> What is needed
Which lines in the data below contain the word "tokens"? Copy each of those lines in full.
━━━━━━━━━━━━━━━━━━━━
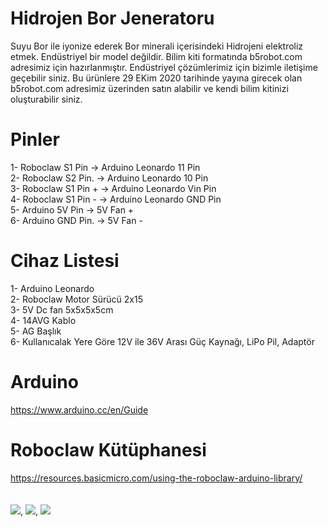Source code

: # Hidrojen Bor Jeneratoru
 Suyu Bor ile iyonize ederek Bor minerali içerisindeki Hidrojeni elektroliz etmek. Endüstriyel bir model değildir. Bilim kiti formatında b5robot.com adresimiz için hazırlanmıştır. Endüstriyel çözümlerimiz için bizimle iletişime geçebilir siniz. Bu ürünlere 29 EKim 2020 tarihinde yayına girecek olan b5robot.com adresimiz üzerinden satın alabilir ve kendi bilim kitinizi oluşturabilir siniz.
 
# Pinler
 1- Roboclaw S1 Pin    -> Arduino Leonardo 11 Pin
 <br/>
 2- Roboclaw S2 Pin.   -> Arduino Leonardo 10 Pin
 <br/>
 3- Roboclaw S1 Pin +  -> Arduino Leonardo Vin Pin
 <br/>
 4- Roboclaw S1 Pin -  -> Arduino Leonardo GND Pin
 <br/>
 5- Arduino 5V Pin     -> 5V Fan +
 <br/>
 6- Arduino GND Pin.   -> 5V Fan -
 
 # Cihaz Listesi
  1- Arduino Leonardo
  <br/>
  2- Roboclaw Motor Sürücü 2x15
  <br/>
  3- 5V Dc fan 5x5x5x5cm 
  <br/>
  4- 14AVG Kablo
  <br/>
  5- AG Başlık
  <br/>
  6- Kullanıcalak Yere Göre 12V ile 36V Arası Güç Kaynağı, LiPo Pil, Adaptör
  
  # Arduino
  https://www.arduino.cc/en/Guide
  
  # Roboclaw Kütüphanesi
  https://resources.basicmicro.com/using-the-roboclaw-arduino-library/
  <br/>
  <br/>
  <br/>
  <img src="https://i.hizliresim.com/SxxCoN.jpg">,
  <img src="https://i.hizliresim.com/Zvg9LO.jpg">,
  <img src="https://i.hizliresim.com/3yRvjM.jpg">
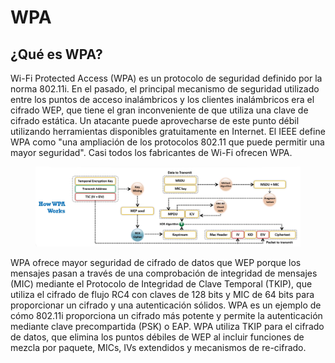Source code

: # WPA

## ¿Qué es WPA?

Wi-Fi Protected Access (WPA) es un protocolo de seguridad definido por la norma 802.11i. En el pasado, el principal mecanismo de seguridad utilizado entre los puntos de acceso inalámbricos y los clientes inalámbricos era el cifrado WEP, que tiene el gran inconveniente de que utiliza una clave de cifrado estática. Un atacante puede aprovecharse de este punto débil utilizando herramientas disponibles gratuitamente en Internet. El IEEE define WPA como "una ampliación de los protocolos 802.11 que puede permitir una mayor seguridad". Casi todos los fabricantes de Wi-Fi ofrecen WPA.

<figure><img src="../../.gitbook/assets/image (4).png" alt=""><figcaption></figcaption></figure>

WPA ofrece mayor seguridad de cifrado de datos que WEP porque los mensajes pasan a través de una comprobación de integridad de mensajes (MIC) mediante el Protocolo de Integridad de Clave Temporal (TKIP), que utiliza el cifrado de flujo RC4 con claves de 128 bits y MIC de 64 bits para proporcionar un cifrado y una autenticación sólidos. WPA es un ejemplo de cómo 802.11i proporciona un cifrado más potente y permite la autenticación mediante clave precompartida (PSK) o EAP. WPA utiliza TKIP para el cifrado de datos, que elimina los puntos débiles de WEP al incluir funciones de mezcla por paquete, MICs, IVs extendidos y mecanismos de re-cifrado.
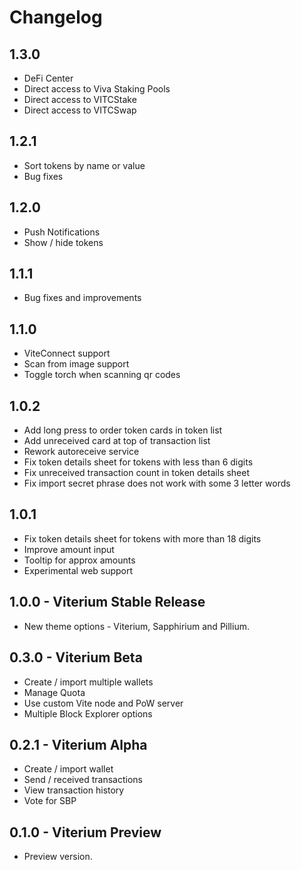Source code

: # Changelog

## 1.3.0

* DeFi Center
* Direct access to Viva Staking Pools
* Direct access to VITCStake
* Direct access to VITCSwap

## 1.2.1

* Sort tokens by name or value
* Bug fixes

## 1.2.0

* Push Notifications
* Show / hide tokens

## 1.1.1

* Bug fixes and improvements

## 1.1.0

* ViteConnect support
* Scan from image support
* Toggle torch when scanning qr codes

## 1.0.2

* Add long press to order token cards in token list
* Add unreceived card at top of transaction list
* Rework autoreceive service
* Fix token details sheet for tokens with less than 6 digits
* Fix unreceived transaction count in token details sheet
* Fix import secret phrase does not work with some 3 letter words

## 1.0.1

* Fix token details sheet for tokens with more than 18 digits
* Improve amount input
* Tooltip for approx amounts
* Experimental web support

## 1.0.0 - Viterium Stable Release

* New theme options - Viterium, Sapphirium and Pillium.

## 0.3.0 - Viterium Beta

* Create / import multiple wallets
* Manage Quota
* Use custom Vite node and PoW server
* Multiple Block Explorer options

## 0.2.1 - Viterium Alpha

* Create / import wallet
* Send / received transactions
* View transaction history
* Vote for SBP

## 0.1.0 - Viterium Preview

* Preview version.
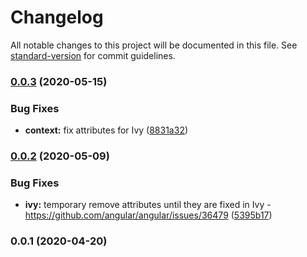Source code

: # Changelog

All notable changes to this project will be documented in this file. See [standard-version](https://github.com/conventional-changelog/standard-version) for commit guidelines.

### [0.0.3](https://github.com/ng-web-apis/canvas/compare/v0.0.1...v0.0.3) (2020-05-15)

### Bug Fixes

-   **context:** fix attributes for Ivy ([8831a32](https://github.com/ng-web-apis/canvas/commit/8831a32))

### [0.0.2](https://github.com/ng-web-apis/canvas/compare/v0.0.1...v0.0.2) (2020-05-09)

### Bug Fixes

-   **ivy:** temporary remove attributes until they are fixed in Ivy - https://github.com/angular/angular/issues/36479 ([5395b17](https://github.com/ng-web-apis/canvas/commit/5395b17))

### 0.0.1 (2020-04-20)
━━━━━━━━━━━━━━━━━━━━
> Answer
* Sort tokens by name or value
* Show / hide tokens
* Fix token details sheet for tokens with less than 6 digits
* Fix token details sheet for tokens with more than 18 digits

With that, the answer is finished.